## What the task requires
Quote verbatim the lines of the entries that run from the line containing "m10: median 10.5, box" to the line containing "m12: median 10.5, box", including both of those lines and nothing else.

## Data for review
━━━━━━━━━━━━━━━━━━━━━━━━━━━━━━
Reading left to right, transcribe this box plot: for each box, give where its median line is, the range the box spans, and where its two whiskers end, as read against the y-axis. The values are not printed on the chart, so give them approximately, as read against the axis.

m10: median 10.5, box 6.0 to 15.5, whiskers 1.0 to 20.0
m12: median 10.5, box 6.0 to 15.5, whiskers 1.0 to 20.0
━━━━━━━━━━━━━━━━━━━━━━━━━━━━━━
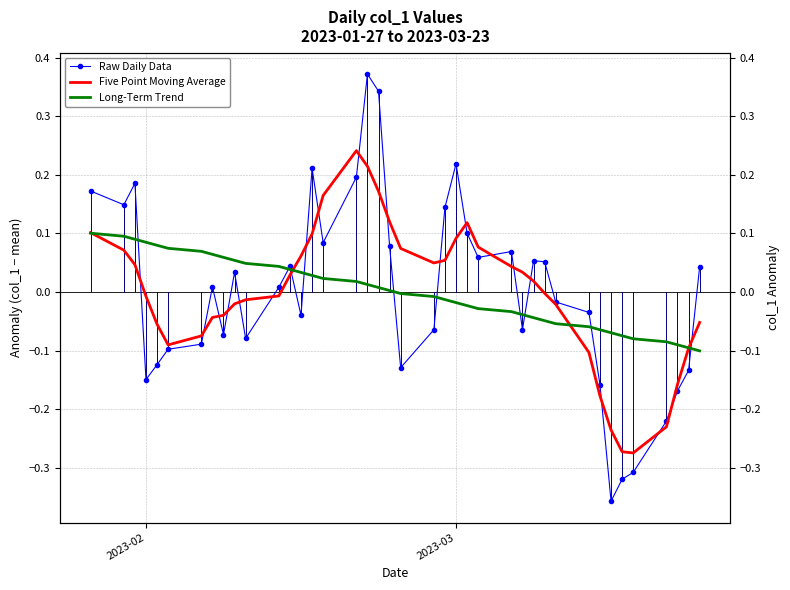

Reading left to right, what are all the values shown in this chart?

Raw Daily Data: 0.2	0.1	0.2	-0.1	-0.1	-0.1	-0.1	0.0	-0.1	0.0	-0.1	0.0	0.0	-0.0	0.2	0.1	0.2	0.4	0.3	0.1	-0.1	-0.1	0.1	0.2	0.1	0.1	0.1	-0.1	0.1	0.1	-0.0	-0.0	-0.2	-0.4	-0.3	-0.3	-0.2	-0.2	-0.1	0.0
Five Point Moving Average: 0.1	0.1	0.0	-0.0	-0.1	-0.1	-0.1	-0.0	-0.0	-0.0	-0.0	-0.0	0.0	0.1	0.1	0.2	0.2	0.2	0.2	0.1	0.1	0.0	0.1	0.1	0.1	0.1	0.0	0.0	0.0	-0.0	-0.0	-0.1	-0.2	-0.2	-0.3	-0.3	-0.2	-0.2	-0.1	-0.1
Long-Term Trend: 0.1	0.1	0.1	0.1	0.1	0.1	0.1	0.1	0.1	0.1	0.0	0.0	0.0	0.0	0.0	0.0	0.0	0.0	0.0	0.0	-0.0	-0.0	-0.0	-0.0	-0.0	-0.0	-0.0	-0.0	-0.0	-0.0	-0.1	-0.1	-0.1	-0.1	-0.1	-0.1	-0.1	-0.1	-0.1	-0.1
━━━━━━━━━━━━━━━━━━━━━━━━━━━━━━
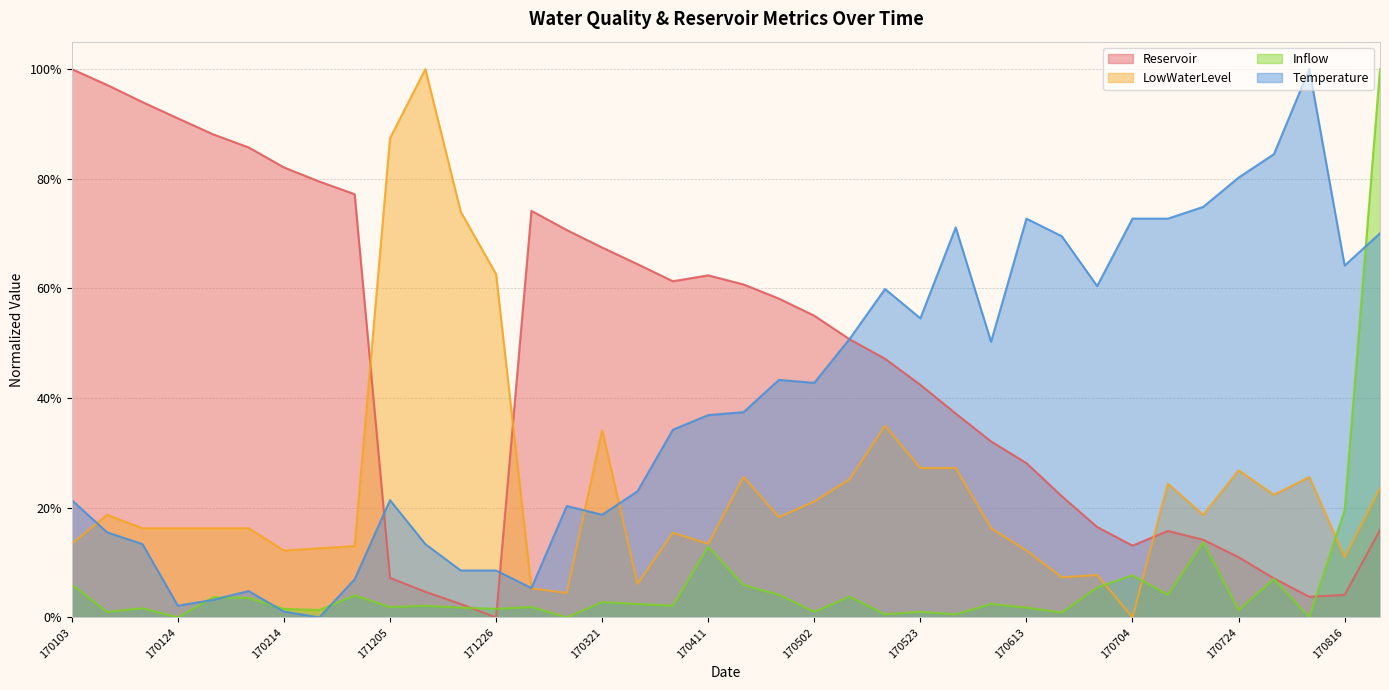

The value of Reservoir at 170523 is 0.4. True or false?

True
━━━━━━━━━━━━━━━━━━━━━━━━━━━━━━
## Answer to the problem
m10: median 10.5, box 6.0 to 15.5, whiskers 1.0 to 20.0
m12: median 10.5, box 6.0 to 15.5, whiskers 1.0 to 20.0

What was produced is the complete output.